Dr. Dongbo Li
- Position: Visiting Research Fellow
- Areas of expertise: Population and community ecology; environmental stochasticity; plasticity and adaptation; microcosms; host-parasitoids, pollination
- Email: D.B.Li@leeds.ac.uk
- Location: 8.11 Irene Manton
- Website: Bluesky | Googlescholar | ORCID
Profile
The natural world is undergoing profound environmental stress. Habitat fragmentation, land-use change, and global warming are reshaping how species interact, persist and function within ecosystems. My research aims to understand how populations and communities respond to stress, and how we can safeguard the ecological interactions, such as plant-pollinator and host–parasitoid, that underpin biodiversity and ecosystem resilience.
I am an experimental ecologist, currently a visiting research fellow at University of Leeds. My work spans multiple biological systems, from soil Collembola and insect pollinators to moths–parasitoids. Across these systems, I use laboratory- and field-controlled experiments with ecological theories to explore how populations and their interactions respond to environmental change. I am particularly interested in the mechanisms that allow species to persist or collapse.

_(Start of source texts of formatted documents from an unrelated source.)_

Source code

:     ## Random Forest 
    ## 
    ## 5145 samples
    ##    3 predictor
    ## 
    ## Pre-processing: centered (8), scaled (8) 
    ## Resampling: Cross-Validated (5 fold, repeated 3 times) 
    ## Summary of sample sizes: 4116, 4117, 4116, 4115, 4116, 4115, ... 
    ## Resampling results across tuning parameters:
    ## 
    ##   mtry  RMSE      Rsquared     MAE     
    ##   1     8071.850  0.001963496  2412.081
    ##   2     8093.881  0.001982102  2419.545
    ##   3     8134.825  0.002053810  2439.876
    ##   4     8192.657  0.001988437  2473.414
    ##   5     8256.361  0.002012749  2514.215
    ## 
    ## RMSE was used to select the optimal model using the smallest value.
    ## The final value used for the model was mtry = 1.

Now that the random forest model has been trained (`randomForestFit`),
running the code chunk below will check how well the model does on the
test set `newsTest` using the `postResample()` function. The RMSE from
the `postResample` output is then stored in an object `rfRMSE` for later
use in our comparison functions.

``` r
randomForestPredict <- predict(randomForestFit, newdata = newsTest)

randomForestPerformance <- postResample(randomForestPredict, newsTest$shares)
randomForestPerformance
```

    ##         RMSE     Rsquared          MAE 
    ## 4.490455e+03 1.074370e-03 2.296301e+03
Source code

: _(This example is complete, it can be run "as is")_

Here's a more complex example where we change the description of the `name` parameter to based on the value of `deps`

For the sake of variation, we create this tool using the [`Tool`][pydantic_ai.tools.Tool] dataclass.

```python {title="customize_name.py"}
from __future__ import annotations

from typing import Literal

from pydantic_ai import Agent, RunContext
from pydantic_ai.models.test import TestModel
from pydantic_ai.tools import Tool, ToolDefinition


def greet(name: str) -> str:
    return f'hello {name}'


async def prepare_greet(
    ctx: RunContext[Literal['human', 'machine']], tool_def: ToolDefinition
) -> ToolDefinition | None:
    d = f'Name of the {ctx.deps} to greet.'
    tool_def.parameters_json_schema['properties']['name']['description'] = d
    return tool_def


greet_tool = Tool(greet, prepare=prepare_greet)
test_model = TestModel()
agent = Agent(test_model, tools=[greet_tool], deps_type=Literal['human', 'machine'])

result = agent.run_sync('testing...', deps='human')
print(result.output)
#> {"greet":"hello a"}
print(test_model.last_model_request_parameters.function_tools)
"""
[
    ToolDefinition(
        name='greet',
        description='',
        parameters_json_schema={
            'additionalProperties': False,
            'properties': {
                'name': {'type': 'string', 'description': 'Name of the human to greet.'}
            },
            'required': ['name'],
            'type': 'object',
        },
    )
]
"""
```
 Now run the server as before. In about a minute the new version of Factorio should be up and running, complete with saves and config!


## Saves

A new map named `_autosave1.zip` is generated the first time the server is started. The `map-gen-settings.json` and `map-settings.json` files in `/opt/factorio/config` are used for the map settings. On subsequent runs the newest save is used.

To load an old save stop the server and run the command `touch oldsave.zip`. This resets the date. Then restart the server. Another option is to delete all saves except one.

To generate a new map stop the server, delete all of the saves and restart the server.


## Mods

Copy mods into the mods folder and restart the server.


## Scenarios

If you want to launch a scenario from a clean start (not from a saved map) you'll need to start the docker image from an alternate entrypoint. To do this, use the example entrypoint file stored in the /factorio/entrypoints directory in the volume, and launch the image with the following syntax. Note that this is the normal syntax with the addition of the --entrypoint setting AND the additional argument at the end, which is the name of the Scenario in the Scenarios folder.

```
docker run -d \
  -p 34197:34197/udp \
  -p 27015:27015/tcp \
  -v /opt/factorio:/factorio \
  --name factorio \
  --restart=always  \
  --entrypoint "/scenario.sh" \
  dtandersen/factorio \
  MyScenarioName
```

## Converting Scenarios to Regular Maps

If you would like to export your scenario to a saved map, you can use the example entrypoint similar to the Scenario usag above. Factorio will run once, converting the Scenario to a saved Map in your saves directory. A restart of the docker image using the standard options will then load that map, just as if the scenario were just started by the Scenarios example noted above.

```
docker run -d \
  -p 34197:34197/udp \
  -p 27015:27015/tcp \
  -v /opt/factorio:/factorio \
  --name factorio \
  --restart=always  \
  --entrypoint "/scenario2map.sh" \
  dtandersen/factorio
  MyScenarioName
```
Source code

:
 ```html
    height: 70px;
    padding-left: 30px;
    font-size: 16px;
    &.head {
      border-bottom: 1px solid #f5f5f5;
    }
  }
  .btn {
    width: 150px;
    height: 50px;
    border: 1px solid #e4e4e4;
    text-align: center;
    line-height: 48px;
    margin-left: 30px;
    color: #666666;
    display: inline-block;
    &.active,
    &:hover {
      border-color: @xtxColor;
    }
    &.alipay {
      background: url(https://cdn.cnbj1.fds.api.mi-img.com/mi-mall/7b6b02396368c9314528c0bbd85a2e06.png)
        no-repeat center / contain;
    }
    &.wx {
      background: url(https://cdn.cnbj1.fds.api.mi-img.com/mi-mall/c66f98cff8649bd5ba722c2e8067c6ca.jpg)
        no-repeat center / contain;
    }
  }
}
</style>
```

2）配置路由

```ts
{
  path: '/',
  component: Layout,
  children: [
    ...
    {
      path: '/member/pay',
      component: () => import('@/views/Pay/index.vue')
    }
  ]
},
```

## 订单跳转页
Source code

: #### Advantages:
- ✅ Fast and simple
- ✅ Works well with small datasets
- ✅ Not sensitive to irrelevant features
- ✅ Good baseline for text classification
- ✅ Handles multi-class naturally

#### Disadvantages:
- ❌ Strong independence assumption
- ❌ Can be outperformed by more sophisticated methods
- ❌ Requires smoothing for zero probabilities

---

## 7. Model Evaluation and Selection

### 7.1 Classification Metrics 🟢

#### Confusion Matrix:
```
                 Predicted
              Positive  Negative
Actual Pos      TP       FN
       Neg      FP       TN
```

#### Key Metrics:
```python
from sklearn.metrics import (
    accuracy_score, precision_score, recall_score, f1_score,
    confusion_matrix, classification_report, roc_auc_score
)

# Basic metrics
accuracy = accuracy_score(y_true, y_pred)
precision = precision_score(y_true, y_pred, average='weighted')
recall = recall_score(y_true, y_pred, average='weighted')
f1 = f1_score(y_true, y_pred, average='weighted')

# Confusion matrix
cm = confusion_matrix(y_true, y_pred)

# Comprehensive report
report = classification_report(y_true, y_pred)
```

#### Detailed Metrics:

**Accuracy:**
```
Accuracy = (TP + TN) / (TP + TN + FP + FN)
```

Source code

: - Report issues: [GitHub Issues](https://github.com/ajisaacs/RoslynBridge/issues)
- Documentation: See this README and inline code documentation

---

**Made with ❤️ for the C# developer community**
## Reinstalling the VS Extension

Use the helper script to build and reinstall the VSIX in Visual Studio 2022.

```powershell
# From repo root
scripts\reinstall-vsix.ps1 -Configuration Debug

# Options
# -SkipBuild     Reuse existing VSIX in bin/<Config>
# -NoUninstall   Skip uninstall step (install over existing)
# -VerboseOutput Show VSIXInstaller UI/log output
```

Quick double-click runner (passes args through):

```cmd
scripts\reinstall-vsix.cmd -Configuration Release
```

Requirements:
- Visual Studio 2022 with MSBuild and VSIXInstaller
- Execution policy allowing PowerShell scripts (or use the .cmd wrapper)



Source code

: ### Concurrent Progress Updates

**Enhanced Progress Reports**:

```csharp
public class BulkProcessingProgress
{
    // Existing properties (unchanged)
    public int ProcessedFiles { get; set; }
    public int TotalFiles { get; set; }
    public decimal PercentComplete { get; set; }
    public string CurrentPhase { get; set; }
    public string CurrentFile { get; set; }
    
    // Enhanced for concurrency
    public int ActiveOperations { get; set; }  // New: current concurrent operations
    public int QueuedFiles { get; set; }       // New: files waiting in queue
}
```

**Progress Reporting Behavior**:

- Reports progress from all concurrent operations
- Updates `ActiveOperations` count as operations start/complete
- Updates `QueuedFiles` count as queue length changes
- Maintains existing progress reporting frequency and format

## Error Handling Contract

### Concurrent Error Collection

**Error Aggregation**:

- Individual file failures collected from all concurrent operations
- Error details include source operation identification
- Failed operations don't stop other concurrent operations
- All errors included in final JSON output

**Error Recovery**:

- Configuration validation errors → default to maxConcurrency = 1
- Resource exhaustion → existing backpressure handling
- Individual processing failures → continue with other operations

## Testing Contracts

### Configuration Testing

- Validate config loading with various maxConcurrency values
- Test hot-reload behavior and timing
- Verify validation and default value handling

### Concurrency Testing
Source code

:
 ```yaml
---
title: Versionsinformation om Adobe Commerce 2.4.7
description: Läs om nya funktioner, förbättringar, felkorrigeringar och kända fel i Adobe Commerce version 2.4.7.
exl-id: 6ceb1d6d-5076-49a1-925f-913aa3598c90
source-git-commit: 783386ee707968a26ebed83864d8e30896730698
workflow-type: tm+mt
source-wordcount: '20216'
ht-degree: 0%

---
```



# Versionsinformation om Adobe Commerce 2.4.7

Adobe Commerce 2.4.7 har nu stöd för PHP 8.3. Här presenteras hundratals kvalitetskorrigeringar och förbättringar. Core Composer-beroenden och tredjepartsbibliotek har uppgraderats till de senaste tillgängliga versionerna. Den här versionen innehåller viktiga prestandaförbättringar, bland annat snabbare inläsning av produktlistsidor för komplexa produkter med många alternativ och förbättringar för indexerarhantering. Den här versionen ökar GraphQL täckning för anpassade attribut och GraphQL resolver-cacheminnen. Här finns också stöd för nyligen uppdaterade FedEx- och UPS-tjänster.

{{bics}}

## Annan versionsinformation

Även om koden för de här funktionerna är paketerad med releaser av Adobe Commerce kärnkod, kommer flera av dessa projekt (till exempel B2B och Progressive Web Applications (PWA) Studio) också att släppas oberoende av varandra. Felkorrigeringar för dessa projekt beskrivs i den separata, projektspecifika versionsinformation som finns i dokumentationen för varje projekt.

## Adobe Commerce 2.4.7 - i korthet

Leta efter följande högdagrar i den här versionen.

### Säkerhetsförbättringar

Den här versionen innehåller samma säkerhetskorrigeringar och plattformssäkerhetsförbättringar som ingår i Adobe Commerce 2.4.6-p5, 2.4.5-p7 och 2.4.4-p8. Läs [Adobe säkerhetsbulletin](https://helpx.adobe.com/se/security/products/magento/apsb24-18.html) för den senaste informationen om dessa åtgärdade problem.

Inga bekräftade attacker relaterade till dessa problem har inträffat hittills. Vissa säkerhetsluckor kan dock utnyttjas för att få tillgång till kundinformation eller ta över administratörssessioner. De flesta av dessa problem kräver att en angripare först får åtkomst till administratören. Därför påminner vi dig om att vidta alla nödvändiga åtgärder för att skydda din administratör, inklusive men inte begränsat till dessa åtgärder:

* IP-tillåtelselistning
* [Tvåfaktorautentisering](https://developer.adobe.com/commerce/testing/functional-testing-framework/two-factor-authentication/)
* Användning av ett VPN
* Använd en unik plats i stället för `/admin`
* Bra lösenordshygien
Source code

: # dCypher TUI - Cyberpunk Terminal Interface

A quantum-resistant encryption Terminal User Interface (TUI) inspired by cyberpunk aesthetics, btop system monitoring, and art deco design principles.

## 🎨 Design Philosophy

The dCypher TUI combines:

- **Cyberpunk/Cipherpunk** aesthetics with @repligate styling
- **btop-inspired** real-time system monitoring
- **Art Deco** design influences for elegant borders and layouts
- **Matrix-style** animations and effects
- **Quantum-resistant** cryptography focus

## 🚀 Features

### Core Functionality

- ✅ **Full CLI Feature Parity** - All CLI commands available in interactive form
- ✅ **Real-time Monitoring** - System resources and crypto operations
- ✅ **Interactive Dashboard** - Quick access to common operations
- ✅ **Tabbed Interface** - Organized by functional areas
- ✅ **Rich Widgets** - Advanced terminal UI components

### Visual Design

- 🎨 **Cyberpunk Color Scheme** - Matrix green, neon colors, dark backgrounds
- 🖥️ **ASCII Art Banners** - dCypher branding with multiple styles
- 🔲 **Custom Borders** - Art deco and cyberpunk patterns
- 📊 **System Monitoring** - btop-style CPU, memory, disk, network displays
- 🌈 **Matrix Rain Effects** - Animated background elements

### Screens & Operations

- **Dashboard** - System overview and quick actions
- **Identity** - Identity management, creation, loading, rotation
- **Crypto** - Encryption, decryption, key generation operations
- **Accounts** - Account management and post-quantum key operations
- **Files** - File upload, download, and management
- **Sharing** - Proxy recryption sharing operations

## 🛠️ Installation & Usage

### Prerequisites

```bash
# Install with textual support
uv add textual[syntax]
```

I completed my PhD at University of Bristol, where I investigated wildlife corridors both as a theoretical concept and as a practical conservation tool, asking how landscape connectivity can support pollinator communities and ecosystem services. I completed my first postdoc in the Sait Lab, where I focused on how climate warming and climatic extremes shape host–parasitoid interactions, with implications for population stability, cyclical dynamics, and predatory-prey oscillations. Now I’m taking a career break as a visting fellow.
Ultimately, my goal is to contribute knowledge that helps build landscapes and management strategies capable of supporting biodiversity and ecosystem functioning in a rapidly changing world.